Instant excitement lit up Matteo's face.
Elena's parents lived near Green Vale, nevada in a large old house surrounded by massive pine trees, and every holiday there felt warm, loud, crowded, and comforting in the best possible way. Diane spoiled Matteo relentlessly while Arthur challenged him to endless conversations that somehow bounced between astronomy, history, bad jokes, and sports statistics.
Arthur especially fascinated Matteo.
The man possessed the same dry intelligence and slightly sarcastic humor that Elena insisted Matteo had inherited genetically.
"Can we stay until New Year's too?" Matteo asked immediately.
"Probably," Elena answered.
Matteo gasped dramatically.
"That's like ten entire days."
"You'll survive," Henrique replied.
"I know," Matteo said seriously. "I'm emotionally preparing."
Elena laughed softly while walking over to fix his crooked pajama collar.
Outside, rain tapped gently against the windows again while warm yellow kitchen light filled the house.
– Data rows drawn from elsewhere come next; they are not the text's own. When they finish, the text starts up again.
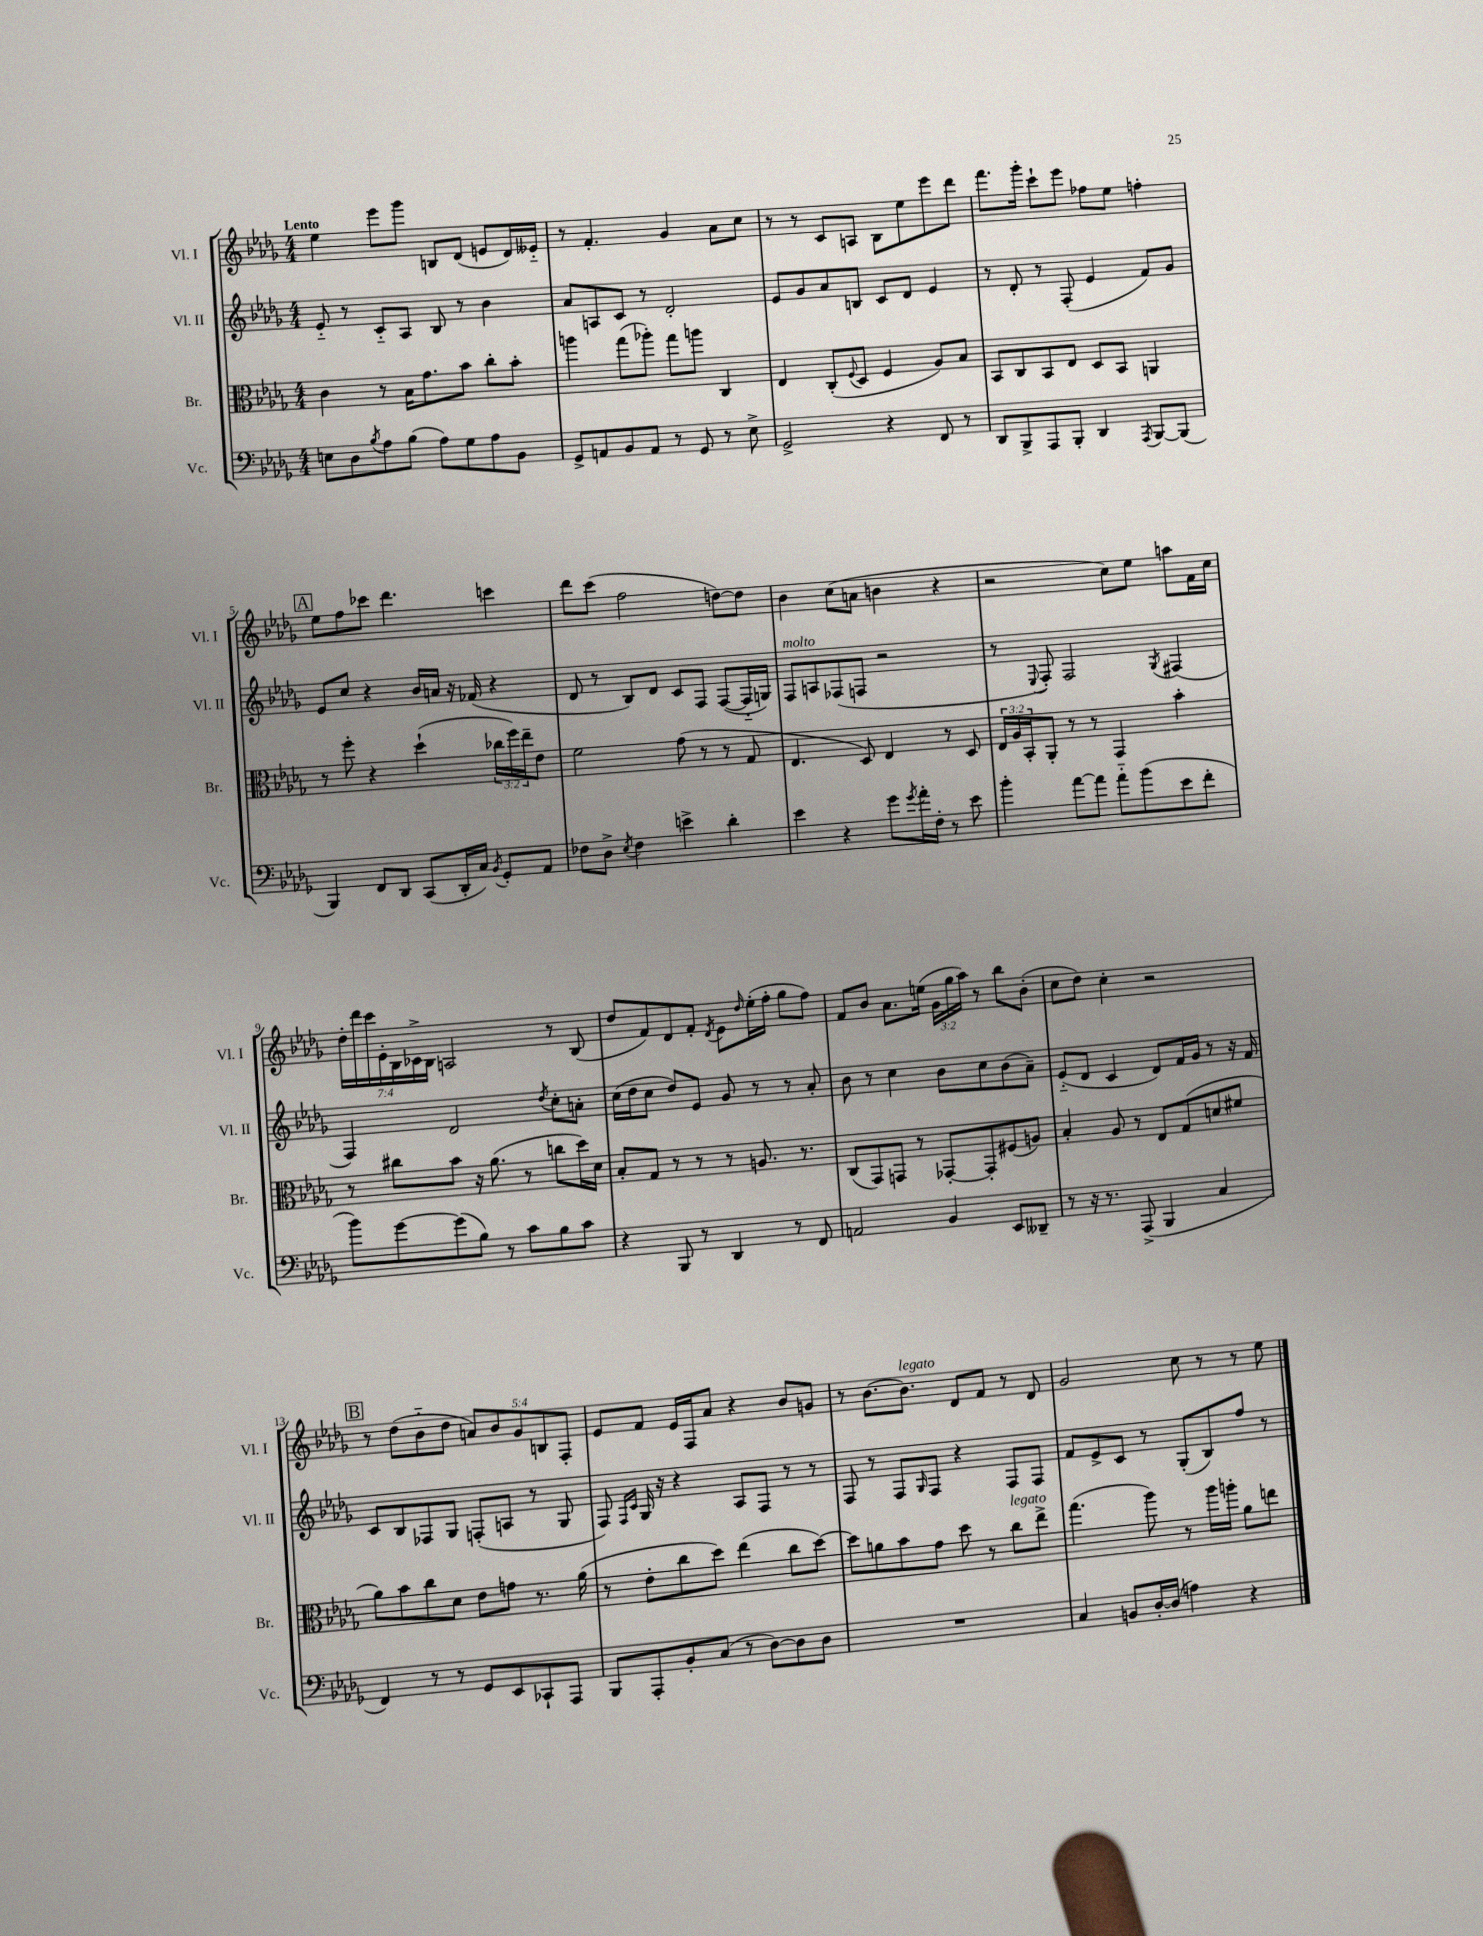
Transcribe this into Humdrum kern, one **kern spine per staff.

**kern	**kern	**kern	**kern
*part4	*part3	*part2	*part1
*staff4	*staff3	*staff2	*staff1
*I"Vc.	*I"Br.	*I"Vl. II	*I"Vl. I
*I'Vc.	*I'Br.	*I'Vl. II	*I'Vl. I
*clefF4	*clefC3	*clefG2	*clefG2
*k[b-e-a-d-g-]	*k[b-e-a-d-g-]	*k[b-e-a-d-g-]	*k[b-e-a-d-g-]
*M4/4	*M4/4	*M4/4	*M4/4
=1	=1	=1	=1
!	!	!	!LO:TX:a:B:t=Lento
8En\L	4c\	8e-/	4ee-\
8D-\	.	8r	.
8qB-/	.	.	.
8A-\	8r	8c/L	8eee-\L
(8B-\J	16B-\KL	8A-/J	8ggg-\J
.	8.g-\	.	.
8A-\L)	.	8B-/	8Bn/L
8G-\	8b-\J	8r	(8d-/J
8A-\	8cc'\L	4b-\	8en/L
8BB-\J	8b-'\J	.	16d-/L)
.	.	.	16e--X/JJ
=2	=2	=2	=2
8GG-^/L	4aan\	8a-/L	8r
8AAn/	.	8An/	4.f'/
8BB-/	(8gg-\L	8c/J	.
8AA/J	8aa-X'\J)	8r	.
8r	8gg-\L	2d-'/	4g-/
8GG-/	8aan\J	.	.
8r	4C/	.	8a-\L
8E-^\	.	.	8cc\J
=3	=3	=3	=3
2GG-^/	4E-/	8e-/L	8r
.	.	8g-/	8r
.	(8C'/L	8a-/	8c/L
.	8qqF/	.	.
.	8D-/J	8Bn/J	8An/J
4r	4F/	8c/L	8B-\L
.	.	8d-/J	8ee-\
8FF/	8A-/L)	4e-/	8eee-\
8r	8B-/J	.	8ddd-\J
=4	=4	=4	=4
8DD-/L	8BB-/L	8r	8.fff\L
8BBB-^/	8C/	8d-'/	.
.	.	.	16ggg-'\Jk
8AAA-/	8BB-/	8r	8ccc`\L
8BBB-'/J	8E-/J	(8F'/	8eee-\J
4DD-/	8D-/L	4e-/	8ff-X\L
.	8BB-/J	.	8ee-\J
8qAAA-/	.	.	.
[8BBB-/L	4AAn/	8f/L)	4ffn'\
(8BBB-/J]	.	8g-/J	.
!!LO:LB:g=z
!!LO:REH:place=s1:t=A
=5	=5	=5	=5
4BBB-/)	8r	8e-/L	8ee-\L
.	8ff'\	8cc/J	8ff\
8FF/L	4r	4r	8ccc-X\J
8DD-/J	.	.	4.ddd-\
(8CC/L	(4dd-`\	16b-/LL	.
.	.	16an/JJ	.
16DD-'/L	.	16r	.
16C/JJ)	.	(16f-X/	.
8qBB-/	.	.	.
8GG-'/L	24cc-X\LL	4r	4cccn\
.	24ff\)	.	.
.	24ee-~\J	.	.
8AA-/J	8e-\J	.	.
=6	=6	=6	=6
8F-X\L	2f\	8d-/	8ddd-\L
8D-^\J	.	8r	(8ccc\J
8qE-/	.	.	.
4F-\	.	8B-/L)	2ff\
.	.	8d-/J	.
4en^\	(8g-\	8c/L	.
.	8r	8F/J	.
4d-'\	8r	([8F/L	[8ddn\L)
.	8G-/	16F/L]	8dd\J]
.	.	16Gn/JJ)	.
=7	=7	=7	=7
!	!	!LO:TX:a:i:t=molto	!
4e-\	4.E-/	8F/L	4b-\
.	.	8An/	.
4r	.	(8F-X/	(8cc\L
.	8D-/)	8Fn/J	8an\J
8g-\L	4E-/	2r	4bn\
8qg-/	.	.	.
16a-'\L	.	.	.
16F'\JJ	.	.	.
8r	8r	.	4r
8e-\	8D-/	.	.
=8	=8	=8	=8
4b-'\	24E-/LL	8r	2r
.	24A-/	.	.
.	24BB-'/J	.	.
.	.	8qqE-/	.
.	8AA-'/J	8F'/)	.
[8a-\L	8r	2F/	.
8a-\J]	8r	.	.
8a-\L	4GG-/	.	8cc\L)
(8b-\	.	.	8ee-\J
.	.	8qG-/	.
8e-\	4b-'\	(4F#X/	8aan\L
8f'\J	.	.	16f\L
.	.	.	16cc\JJ
!!LO:LB:g=z
=9	=9	=9	=9
8b-\L)	8r	4F/)	28dd-'\LL
.	.	.	28ddd-\
.	.	.	28ccc\
.	.	.	28e-'\
[8g-\	8cc#X\L	.	.
.	.	.	28B-\
.	.	.	28c-X^\
.	.	.	28B-\JJ
(8g-\]	8b-\J	2d-/	2An/
8B-\J)	16r	.	.
.	(8.a-\	.	.
8r	.	.	.
8c\L	8r	.	.
.	.	8qdd-/	.
8B-\	8ccn\L	8cc'\L	8r
8c\J	16dd-\L)	8an'\J	(8B-/
.	16d-\JJ	.	.
=10	=10	=10	=10
4r	8B-'/L	(16cc\LL	8dd-/L
.	.	16dd-\J	.
.	8G-/J	8cc\J	8f/)
8BBB-/	8r	8dd-/L)	8d-/
8r	8r	8e-/J	8f'/J
.	.	.	8qd-/
4DD-/	8r	8g-/	8e-\L
.	.	.	16qqdd-/
.	8.An/	8r	(16ee-'\L
.	.	.	16ff'\JJ
8r	.	8r	8gg-\L
.	8.r	.	.
8FF/	.	8a-'/	8ff\J)
=11	=11	=11	=11
2AAn/	(8C/L	8b-\	8f/L
.	8GG-/)	8r	8b-/J
.	8GGn/J	4cc\	8.a-\L
.	8r	.	.
.	.	.	(16een\Jk
4BB-/	[8GG-X'/L	8b-\L	24g-\LL
.	.	.	24gg-\
.	.	.	24aa-\JJ)
.	8GG-'/]	8cc\	8r
8EE-/L	(8F#X/	(8b-\	8bb-\L
8DD--X~/J	8An/J)	8a-~\J)	(8b-'\J
=12	=12	=12	=12
8r	4B-'/	(8e-/L	8cc\L
16r	.	8d-/J	8dd-\J)
8.r	.	.	.
.	8A-/	4c/	4cc'\
(8AAA-^/	8r	.	.
4BBB-/	8E-/L	8d-/L)	2r
.	(8G-/	16f/L	.
.	.	16g-/JJ	.
4C/	8dn/	8r	.
.	8f#X/J	16r	.
.	.	16f/	.
!!LO:LB:g=z
!!LO:REH:place=s1:t=B
=13	=13	=13	=13
4FF/)	8a-\L)	8c/L	8r
.	8b-\	8B-/	(8dd-\L
8r	8cc\	8F-X/	8b-\
8r	8d-\J	8G-/J	8dd-\J
8GG-/L	8e-\L	(8Fn'/L	10an/L)
.	.	.	10b-/
8EE-/	8gn\J	8An/J	.
.	.	.	10g-/
8CC-X`/	8.r	8r	.
.	.	.	10Bn/
8AAA-/J	.	8G-/	.
.	.	.	10F'/J
.	(16a-\	.	.
=14	=14	=14	=14
8BBB-/L	8r	8F/)	8e-/L
.	.	16qqF/LL	.
.	.	16qqc/JJ	.
8AAA-'/	8e-'\L	16G-/	8f/J
.	.	16r	.
8BB-'/	8cc\	4r	16e-/LL
.	.	.	16F/J
(8C/J	8dd-\J)	.	8a-/J
8r	(4ee-\	8A-/L	4r
[8D-\L)	.	8F/J	.
8D-\]	8cc\L	8r	8b-/L
8D-\J	[8dd-\J)	8r	8gn/J
=15	=15	=15	=15
1r	8dd-\L]	8F/	8r
.	8an\	8r	[8.b-\L
.	8b-\	8F/L	.
!	!	!	!LO:TX:a:i:t=legato
.	.	.	8.b-\J]
.	.	16qqG-/	.
.	8g-\J	8F/J	.
.	8dd-\	4r	8d-/L
.	8r	.	8f/J
!	!LO:TX:a:i:t=legato	!	!
.	8cc\L	8F/L	8r
.	8ee-^\J	8F/J	8d-/
=16	=16	=16	=16
4C/	(4.gg-\	8f/L	2g-/
.	.	8e-^/	.
8BBn/L	.	8c/J	.
[16D-'/L	8aa-\)	8r	.
(16D-/JJ]	.	.	.
4An\)	8r	(8G-'/L	8cc\
.	16aa-\LL	8B-/)	8r
.	16aan'\JJ	.	.
4r	8a-\L	8ff/J	8r
.	8een\J	8r	8ee-\
==	==	==	==
*-	*-	*-	*-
The previous weeks had been difficult in ways none of them fully knew how to describe yet. Matteo was growing quickly—emotionally, intellectually, socially—and sometimes it felt like all three were happening at completely different speeds.
But sitting there listening to him excitedly ramble about Christmas lights, volleyball, Grandpa Arthur, and whether snow statistically fell more often in Portland or Seattle, Elena quietly realized something important.
For all the challenges Matteo's mind brought into their lives…
It also filled their home with an incredible amount of life.